▶ _Votre tâche_:
Citez textuellement le passage de l'extrait fourni qui va de « Il faut remettre » à « Où est-elle ? ».

Je pense que le pire pour l’Europe, c’est de douter d’elle-même. C’est de penser qu’elle est sur un déclin. Dès lors que l’on prononce le mot “déclin”, c’est qu’il est déjà engagé.
Il faut remettre de l’espoir, de l’encouragement - notamment pour les générations futures -, une vision de ce que doit être l’Europe.
Le 10 décembre, le prix Nobel de la Paix sera remis à l’Europe. Certains se sont même étonnés de cette décision. Comment peut-on dire que l’Europe qui a été capable de dépasser les affrontements et les guerres et d’assurer la réunification du continent ne serait pas capable de donner une vision aujourd’hui, pour son économie et pour sa croissance ? C’est le défi de notre génération, de ceux qui sont au pouvoir aujourd’hui ou de ceux qui y prétendent pour demain.

Sophie Desjardin :
Parlons de la situation au Proche-Orient. 166 morts côté palestinien, 6 côté israélien, c’est le dernier bilan après la dernière offensive israélienne. Vingt ans de blocage depuis le processus d’Oslo. Que fait l’Europe ? Où est-elle ?

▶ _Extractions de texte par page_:
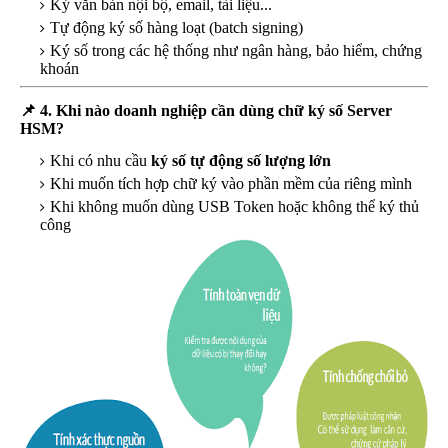
Ký văn bản nội bộ, email, tài liệu...
Tự động ký số hàng loạt (batch signing)
Ký số trong các hệ thống như ngân hàng, bảo hiểm, chứng
khoán
📌
4. Khi nào doanh nghiệp cần dùng chữ ký số Server
HSM?
Khi có nhu cầu
ký số tự động số lượng lớn
Khi muốn tích hợp chữ ký vào phần mềm của riêng mình
Khi không muốn dùng USB Token hoặc không thể ký thủ
công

▶ _Votre réponse_:
Il faut remettre de l’espoir, de l’encouragement - notamment pour les générations futures -, une vision de ce que doit être l’Europe.
Le 10 décembre, le prix Nobel de la Paix sera remis à l’Europe. Certains se sont même étonnés de cette décision. Comment peut-on dire que l’Europe qui a été capable de dépasser les affrontements et les guerres et d’assurer la réunification du continent ne serait pas capable de donner une vision aujourd’hui, pour son économie et pour sa croissance ? C’est le défi de notre génération, de ceux qui sont au pouvoir aujourd’hui ou de ceux qui y prétendent pour demain.

Sophie Desjardin :
Parlons de la situation au Proche-Orient. 166 morts côté palestinien, 6 côté israélien, c’est le dernier bilan après la dernière offensive israélienne. Vingt ans de blocage depuis le processus d’Oslo. Que fait l’Europe ? Où est-elle ?